▶ [WORK TO BE COMPLETED]:
In the records below, turn the lines from the one containing "List the labels" through the one containing "Read the mag. value at 0.", both included, into a JSON list of strings with one string per line. Skip blank lines and leave the pictures out.

*** Opening of RECORDS FOR THE EXERCISE ***

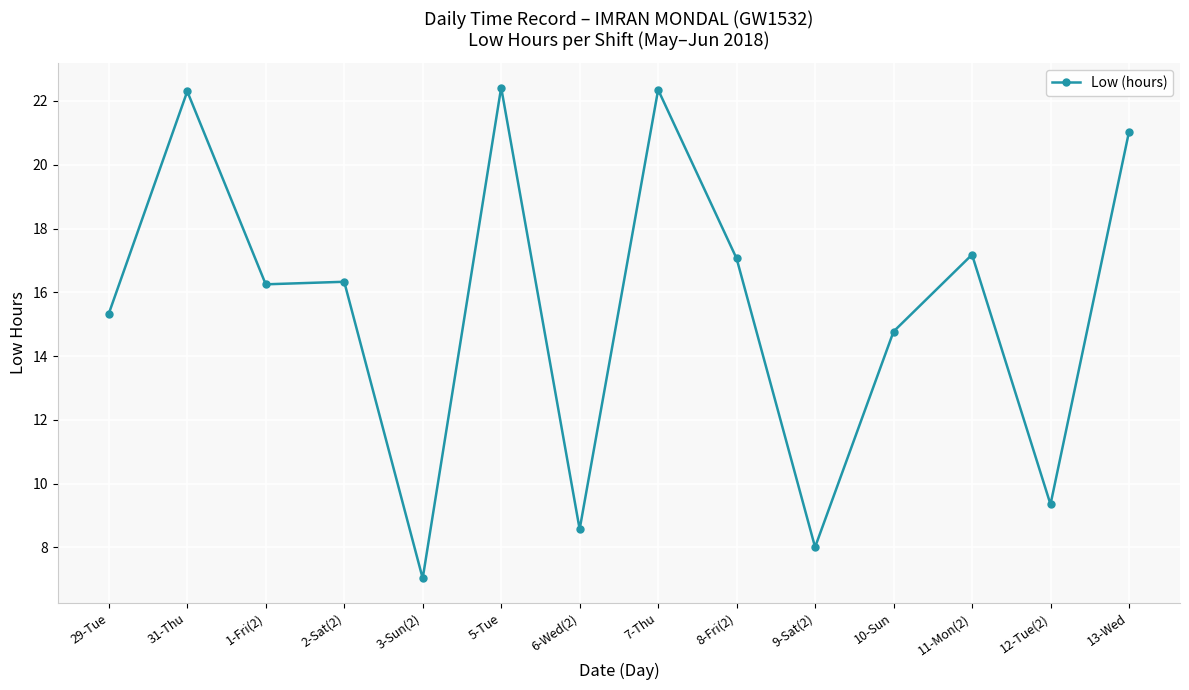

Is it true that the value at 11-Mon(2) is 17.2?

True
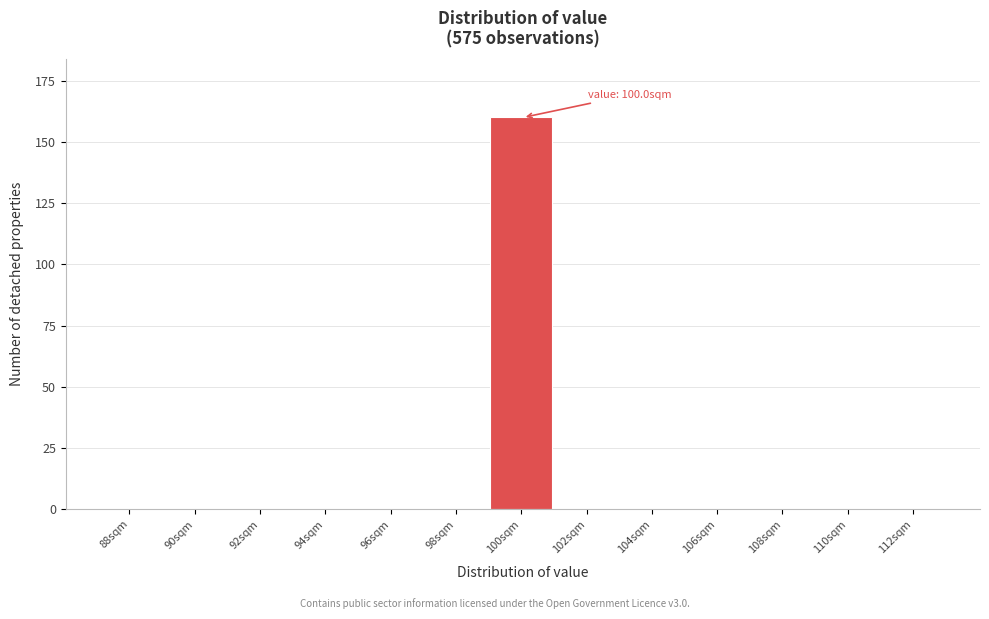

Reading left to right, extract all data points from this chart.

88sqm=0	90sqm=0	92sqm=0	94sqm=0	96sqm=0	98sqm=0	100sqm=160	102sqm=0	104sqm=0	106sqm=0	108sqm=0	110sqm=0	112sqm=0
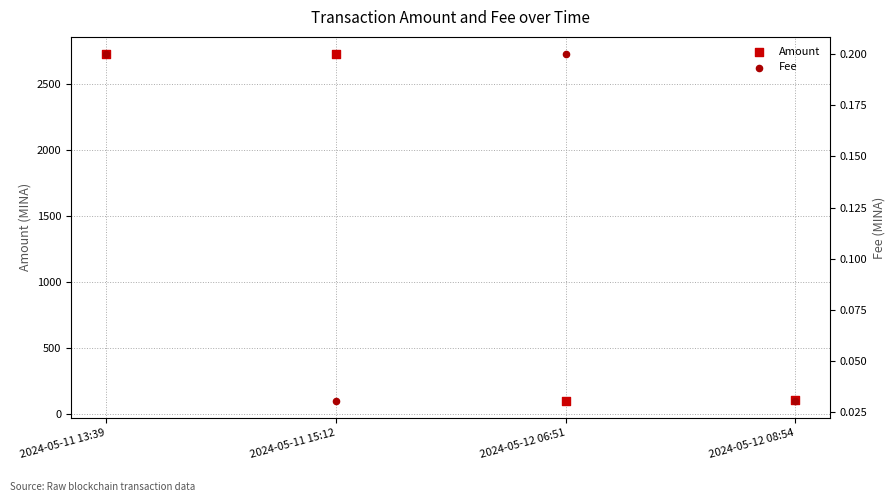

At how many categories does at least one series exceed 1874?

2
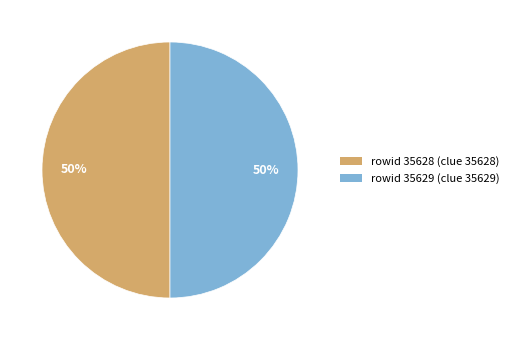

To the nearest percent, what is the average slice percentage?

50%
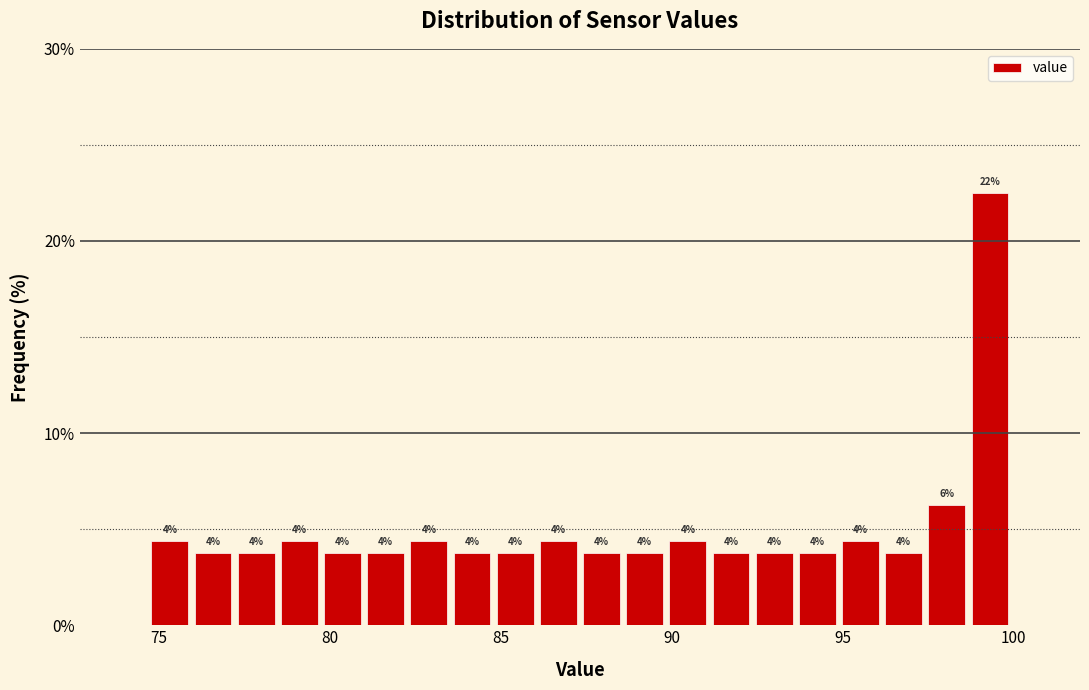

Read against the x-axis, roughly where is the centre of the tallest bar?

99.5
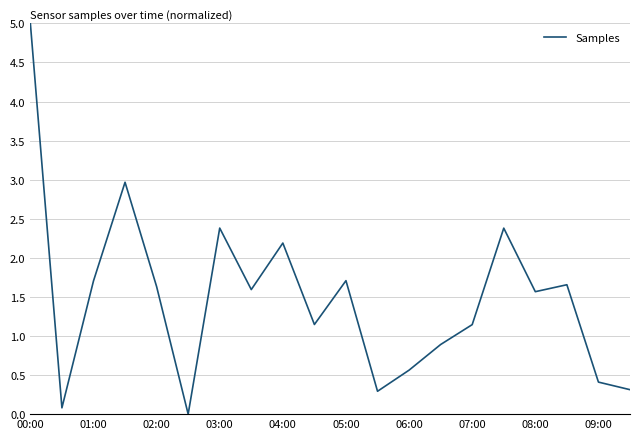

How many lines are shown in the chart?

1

*** Close of RECORDS FOR THE EXERCISE ***
*** Opening of RECORDS FOR THE EXERCISE ***

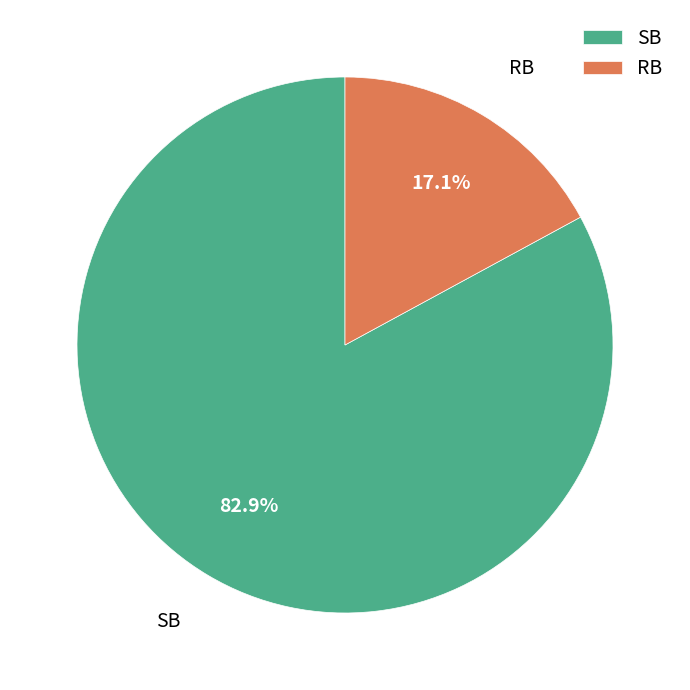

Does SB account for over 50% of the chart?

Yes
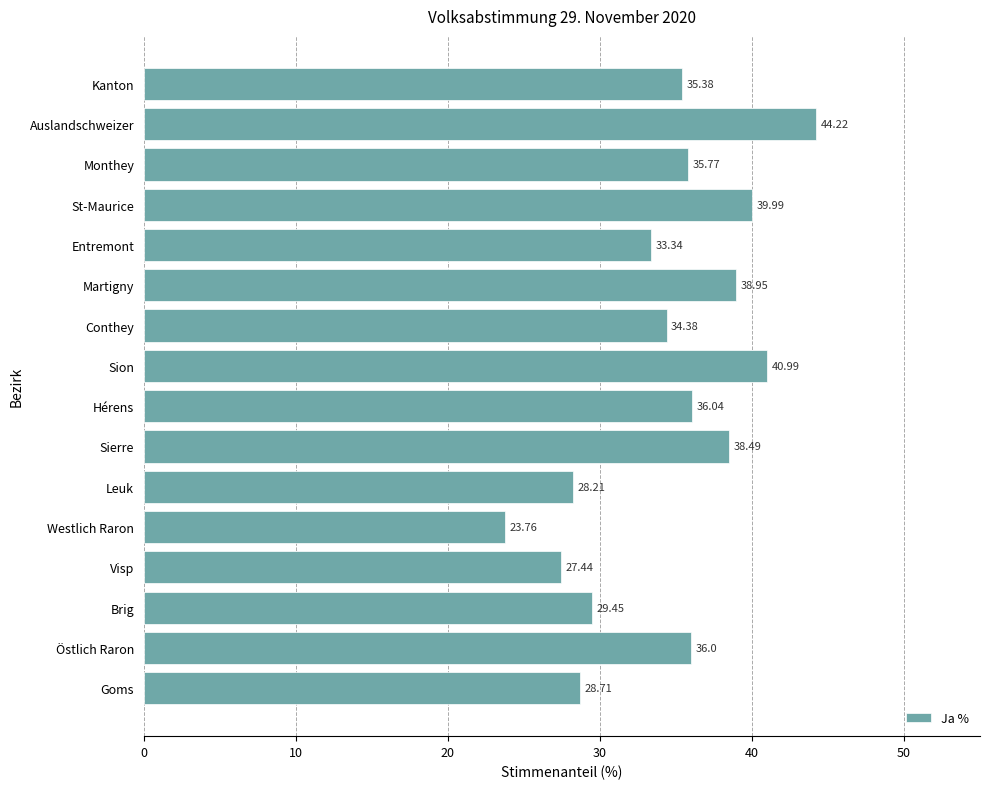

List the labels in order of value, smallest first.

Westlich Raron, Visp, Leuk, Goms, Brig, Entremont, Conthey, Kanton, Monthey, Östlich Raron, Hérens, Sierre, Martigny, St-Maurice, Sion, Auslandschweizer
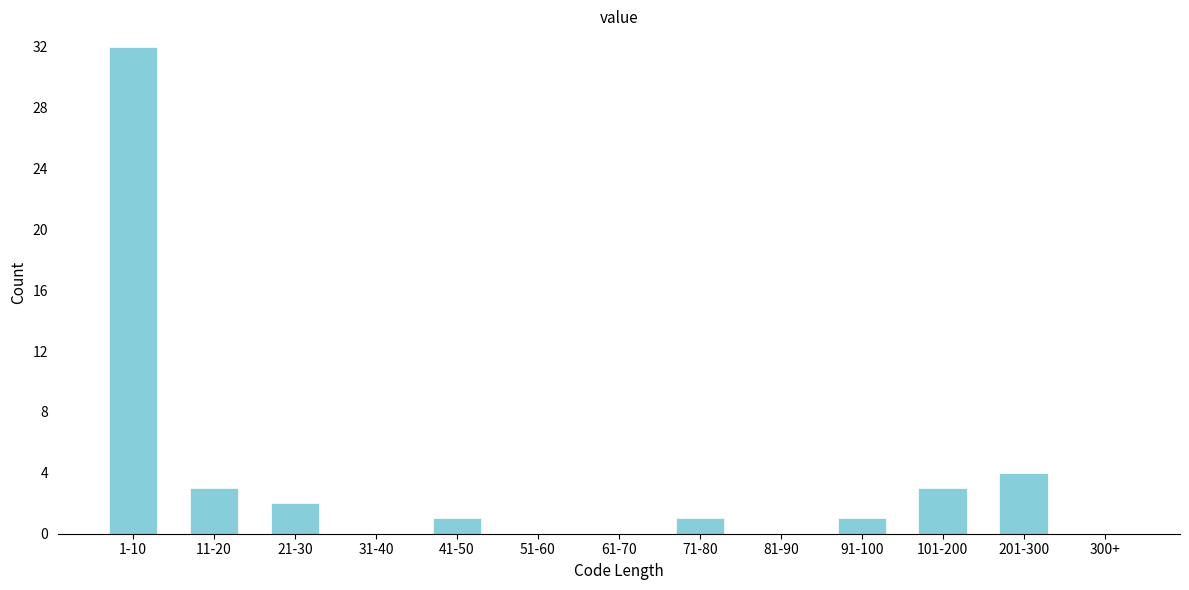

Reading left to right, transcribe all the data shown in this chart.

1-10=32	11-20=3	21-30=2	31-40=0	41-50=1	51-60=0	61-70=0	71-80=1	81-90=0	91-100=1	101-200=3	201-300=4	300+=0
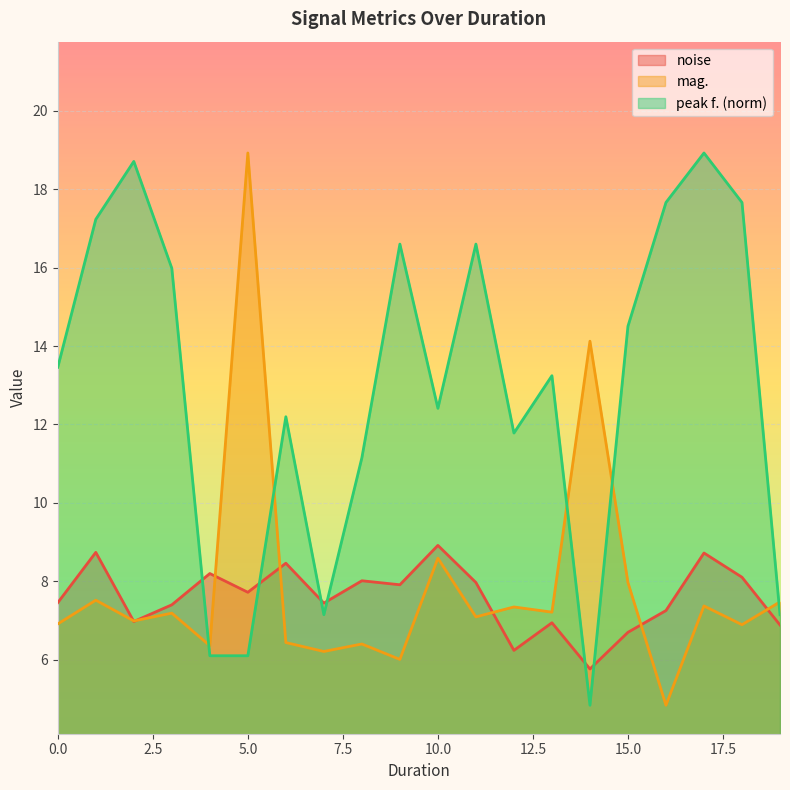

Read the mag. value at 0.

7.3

*** Close of RECORDS FOR THE EXERCISE ***
*** Opening of RECORDS FOR THE EXERCISE ***

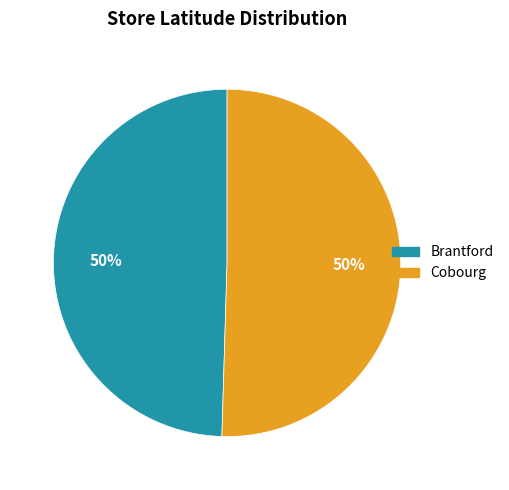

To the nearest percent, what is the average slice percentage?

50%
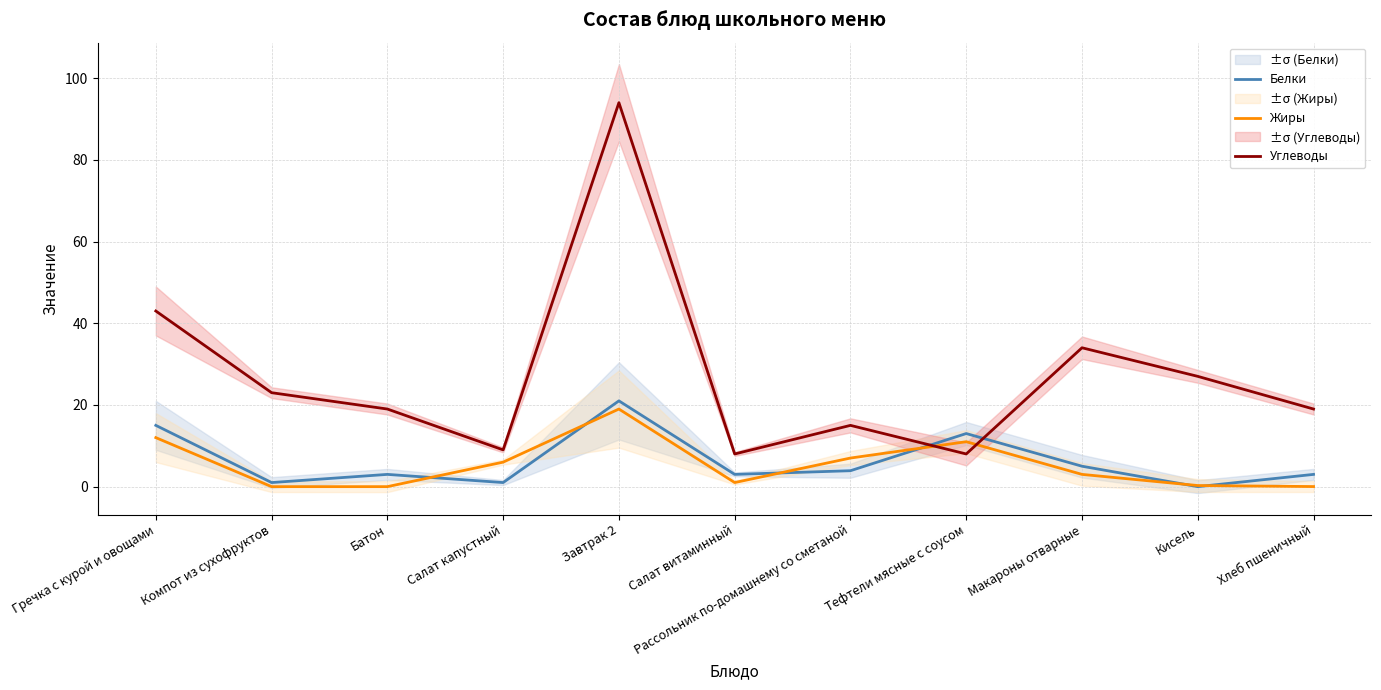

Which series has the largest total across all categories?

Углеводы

*** Close of RECORDS FOR THE EXERCISE ***

▶ [EXERCISE RESULT]:
[
  "List the labels in order of value, smallest first.",
  "Westlich Raron, Visp, Leuk, Goms, Brig, Entremont, Conthey, Kanton, Monthey, Östlich Raron, Hérens, Sierre, Martigny, St-Maurice, Sion, Auslandschweizer",
  "Reading left to right, transcribe all the data shown in this chart.",
  "1-10=32\t11-20=3\t21-30=2\t31-40=0\t41-50=1\t51-60=0\t61-70=0\t71-80=1\t81-90=0\t91-100=1\t101-200=3\t201-300=4\t300+=0",
  "Read the mag. value at 0."
]